No que se refere ao projecto de Hengqin, que pretende ajudar a resolver a questão da diversificação da economia da região, Sam Hou Fai quer um “maior empenho na promoção da inovação do sistema jurídico” daquela zona, bem como o investimento de mais recursos e esforços na “coordenação de políticas, na definição de normas, no investimento de capitais, na captação conjunta de negócios e na construção de projectos”. Serão ainda “ajustadas e optimizadas” as “funções e a distribuição de tarefas pelas várias estruturas de trabalho da Comissão Executiva, com o objectivo de elevar a qualidade e eficiência do trabalho”.

 

CIDADE UNIVERSITÁRIA DE EDUCAÇÃO INTERNACIONAL

 

O Chefe do Executivo também adiantou ontem que será estabelecida uma “Cidade (Universitária) de Educação Internacional de Macau e Hengqin. Segundo explicou Sam, o Governo da RAEM irá proceder ao trabalho de coordenação para que as instituições de ensino superior locais qualificadas a recrutar alunos do interior da China para cursos de licenciatura possam realizar trabalhos preparatórios para criação deste novo campus universitário na Zona de Cooperação de Hengqin, que tem o objectivo de “criar um ambiente pedagógico que esteja uniformizado com o de Macau, e de configurar um projecto piloto de integração de Macau com Hengqin no âmbito do ensino superior”.

 

BAIRRO INTERNACIONAL TURÍSTICO E CULTURAL

 

Outra novidade é a construção de um bairro internacional turístico e cultural integrado, “uma zona onde se concentram os complexos culturais de alta qualidade a nível internacional”, descreveu Sam Hou Fai.
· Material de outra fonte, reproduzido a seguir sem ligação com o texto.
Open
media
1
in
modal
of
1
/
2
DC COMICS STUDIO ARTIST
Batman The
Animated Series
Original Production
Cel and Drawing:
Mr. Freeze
Esta infraestrutura incluirá “complexos culturais icónicos”, integrando também “elementos culturais, turísticos e comerciais”, destacando-se, o Museu Nacional de Cultura de Macau, o Centro Internacional de Artes Performativas de Macau e o Museu Internacional de Arte Contemporânea.

 

PORTUGAL E OS PORTUGUESES

 

Na conferência de imprensa que se seguiu à apresentação das LAG na AL, Sam Hou Fai confirmou a sua ida a Portugal, indicando que isso só acontecerá após as eleições legislativas portuguesas, que se realizam no dia 18 de Maio. Paulo Rangel, ministro dos Negócios Estrangeiros de Portugal, já tinha referido isso mesmo aquando da sua visita recente à RAEM. Esta será a primeira deslocação de Sam Hou Fai ao exterior enquanto Chefe do Executivo.

Questionado sobre as dificuldades na fixação de residência por parte de nacionais portugueses, Sam Hou Fai respondeu apenas que, através dos programas de captação de quadros qualificados, os cidadãos portugueses continuam a poder vir trabalhar para Macau. Recorde-se que as autoridades deixaram de aceitar novos pedidos de residência para portugueses para o “exercício de funções técnicas especializadas”, permitindo apenas justificações de reunião familiar ou anterior ligação ao território, ao contrário daquilo que acontecia desde 1999.